Really! well, that surprises me. -- It may well
surprise you, as it did myself, but I missed of a good --
Pray how was that? -- I will tell you. In one of the
answers which I received, it was requested that I should attend a
particular church on an appointed day, dressed in a particular way, and
I should there meet a lady wearing a certain dress, and both
understanding what we came about, no further introduction would be
necessary.
But how could you know the particular lady, as there
might be another lady dressed in the same way? -- Oh, to guard against
any mistake, the lady desired that I should wear a black handkerchief,
and have my left arm in a sling; and in case I should not observe her,
she would discover me and introduce herself.
And did you meet her? -- I did not; I went to the
church, but not in time, as the service was over when I got there.

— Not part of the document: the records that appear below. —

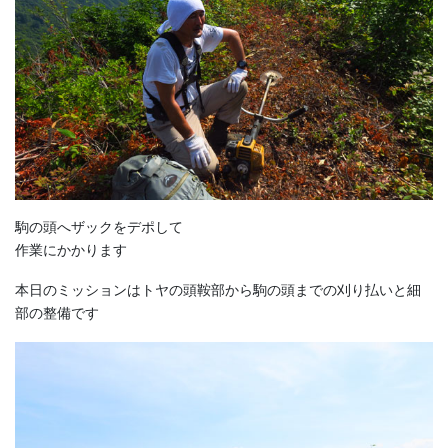
駒の頭へザックをデポして
作業にかかります
本日のミッションはトヤの頭鞍部から駒の頭までの刈り払いと細
部の整備です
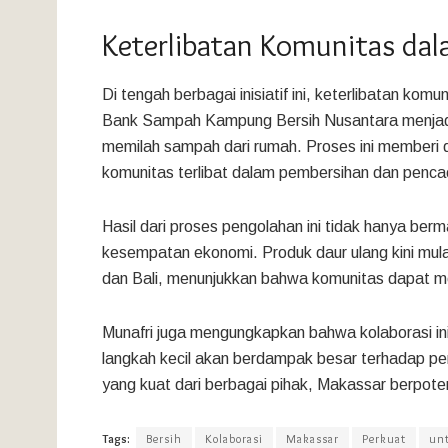
Keterlibatan Komunitas da
Di tengah berbagai inisiatif ini, keterlibatan ko
Bank Sampah Kampung Bersih Nusantara menjad
memilah sampah dari rumah. Proses ini memberi d
komunitas terlibat dalam pembersihan dan penca
Hasil dari proses pengolahan ini tidak hanya ber
kesempatan ekonomi. Produk daur ulang kini mulai
dan Bali, menunjukkan bahwa komunitas dapat me
Munafri juga mengungkapkan bahwa kolaborasi i
langkah kecil akan berdampak besar terhadap pe
yang kuat dari berbagai pihak, Makassar berpoten
Tags:
Bersih
Kolaborasi
Makassar
Perkuat
un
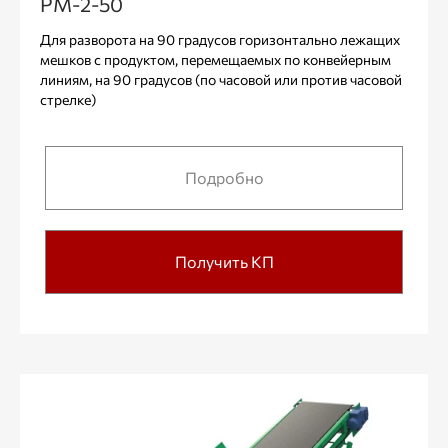
РМ-2-50
Для разворота на 90 градусов горизонтально лежащих
мешков с продуктом, перемещаемых по конвейерным
линиям, на 90 градусов (по часовой или против часовой
стрелке)
Подробно
Получить КП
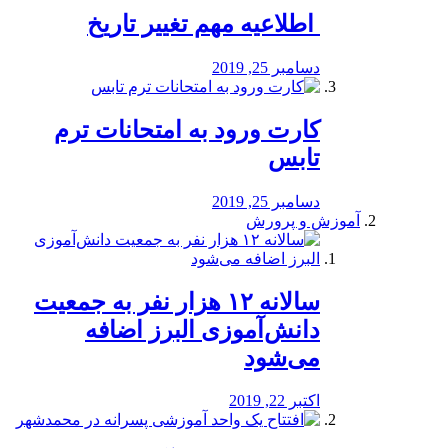
️ اطلاعیه مهم تغییر تاریخ
دسامبر 25, 2019
کارت ورود به امتحانات ترم
تابس
دسامبر 25, 2019
آموزش و پرورش
️سالانه ۱۲ هزار نفر به جمعیت
دانش‌آموزی البرز اضافه
می‌شود
اکتبر 22, 2019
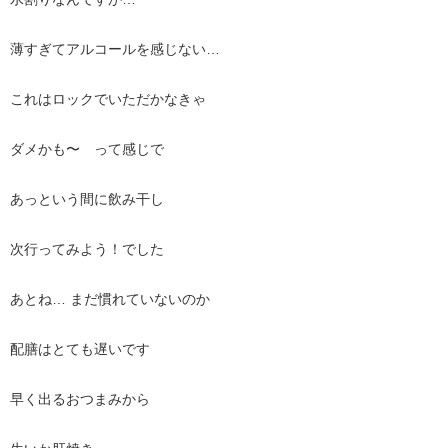
薄すぎてアルコールを感じない…
これはロックでいただかなきゃ
ダメかも〜 って感じで
あっという間に飲み干し
次行ってみよう！でした
あとね… まだ慣れていないのか
配膳はとても遅いです
早く出るおつまみから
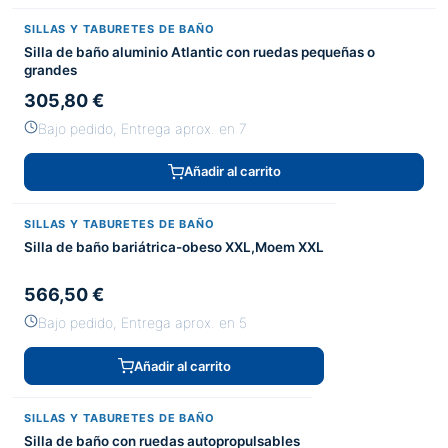
SILLAS Y TABURETES DE BAÑO
Silla de baño aluminio Atlantic con ruedas pequeñas o
grandes
305,80 €
Bajo pedido, Entrega aprox. en 7
Añadir al carrito
SILLAS Y TABURETES DE BAÑO
Silla de baño bariátrica-obeso XXL,Moem XXL
566,50 €
Bajo pedido, Entrega aprox. en 5
Añadir al carrito
SILLAS Y TABURETES DE BAÑO
Silla de baño con ruedas autopropulsables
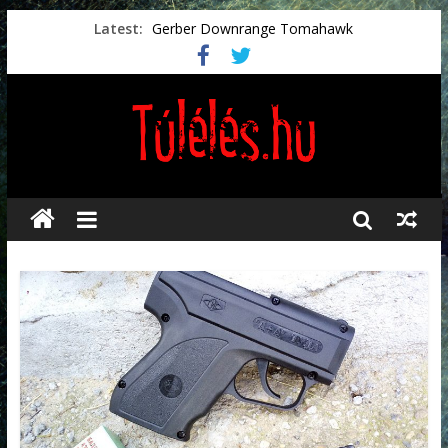
Latest:
Gerber Downrange Tomahawk
Vészhelyzeti élelmiszerek
Svéd vészhelyzeti tájékoztató.
Vészhelyzetkezelés
Préselt törlőkendők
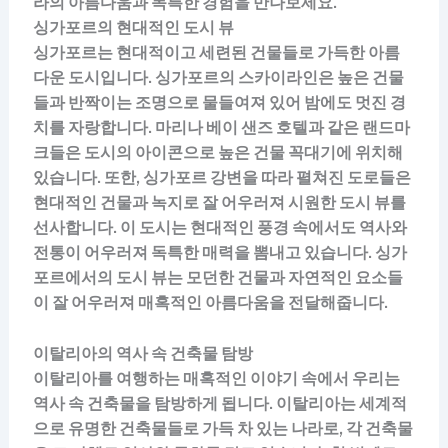
라의 아름다움과 독특한 경험을 만나보세요.
싱가포르의 현대적인 도시 뷰
싱가포르는 현대적이고 세련된 건물들로 가득한 아름
다운 도시입니다. 싱가포르의 스카이라인은 높은 건물
들과 반짝이는 조명으로 물들여져 있어 밤에도 멋진 경
치를 자랑합니다. 마리나 베이 샌즈 호텔과 같은 랜드마
크들은 도시의 아이콘으로 높은 건물 꼭대기에 위치해
있습니다. 또한, 싱가포르 강변을 따라 펼쳐진 도로들은
현대적인 건물과 녹지로 잘 어우러져 시원한 도시 뷰를
선사합니다. 이 도시는 현대적인 풍경 속에서도 역사와
전통이 어우러져 독특한 매력을 뽐내고 있습니다. 싱가
포르에서의 도시 뷰는 모던한 건물과 자연적인 요소들
이 잘 어우러져 매혹적인 아름다움을 전달해줍니다.
이탈리아의 역사 속 건축물 탐방
이탈리아를 여행하는 매혹적인 이야기 속에서 우리는
역사 속 건축물을 탐방하게 됩니다. 이탈리아는 세계적
으로 유명한 건축물들로 가득 차 있는 나라로, 각 건축물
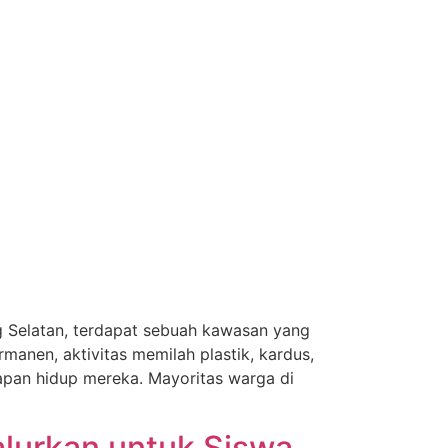
g Selatan, terdapat sebuah kawasan yang
anen, aktivitas memilah plastik, kardus,
pan hidup mereka. Mayoritas warga di
alurkan untuk Siswa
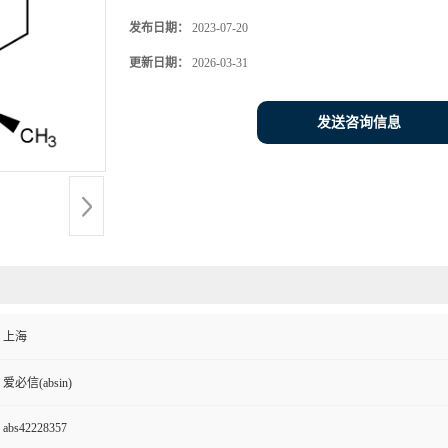
发布日期：
2023-07-20
更新日期：
2026-03-31
发送咨询信息
上海
爱必信(absin)
abs42228357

Then as you did not meet her, how could you tell that
she was a respectable woman? -- Because the pew-opener told me that such
a lady was inquiring for a gentleman of my description, and that she had
come in an elegant carriage, and was a young woman of fortune. [Here the
prisoner sighed heavily.]
Then you never saw her afterwards? -- No, never; but
I found out where she lived, and who she was; and would have had an
interview with her, were it not that I was introduced to Mrs Corder, and
we never parted until we were married.
Pray, sir, was that long? -- About a week
We have reason to believe that this last assertion,
like many of those made by the wretched man, was totally untrue; and
that in reality he had been introduced to Mrs Corder at a sea-port town,
in the course of the summer before the marriage. They afterwards met at
the shop of a pastry-cook in Fleet-street, and subsequently, singularly
enough, the young lady having answered the advertisement, her next
meeting with her future husband took place at the same shop. Mrs Corder,
whose maiden name was Moore, previously to her marriage kept a school in
the neighbourhood of Gray's-inn-lane, and was very respectably connected.